§ PROBLEM TO WORK ON
Each record is to be copied exactly as written.

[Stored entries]
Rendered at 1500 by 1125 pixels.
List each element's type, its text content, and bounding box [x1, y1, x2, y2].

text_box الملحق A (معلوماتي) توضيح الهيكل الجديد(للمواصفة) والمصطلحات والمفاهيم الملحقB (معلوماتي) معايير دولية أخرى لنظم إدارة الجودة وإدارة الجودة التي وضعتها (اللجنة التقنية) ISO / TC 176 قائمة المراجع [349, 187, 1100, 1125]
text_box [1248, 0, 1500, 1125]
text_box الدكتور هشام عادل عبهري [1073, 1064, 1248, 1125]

§ SOLUTION
Rendered at 1500 by 1125 pixels.
List each element's type, its text content, and bounding box [x1, y1, x2, y2].

text_box الملحق A (معلوماتي) توضيح الهيكل الجديد(للمواصفة) والمصطلحات والمفاهيم الملحقB (معلوماتي) معايير دولية أخرى لنظم إدارة الجودة وإدارة الجودة التي وضعتها (اللجنة التقنية) ISO / TC 176 قائمة المراجع [349, 187, 1100, 1125]
text_box [1248, 0, 1500, 1125]
text_box الدكتور هشام عادل عبهري [1073, 1064, 1248, 1125]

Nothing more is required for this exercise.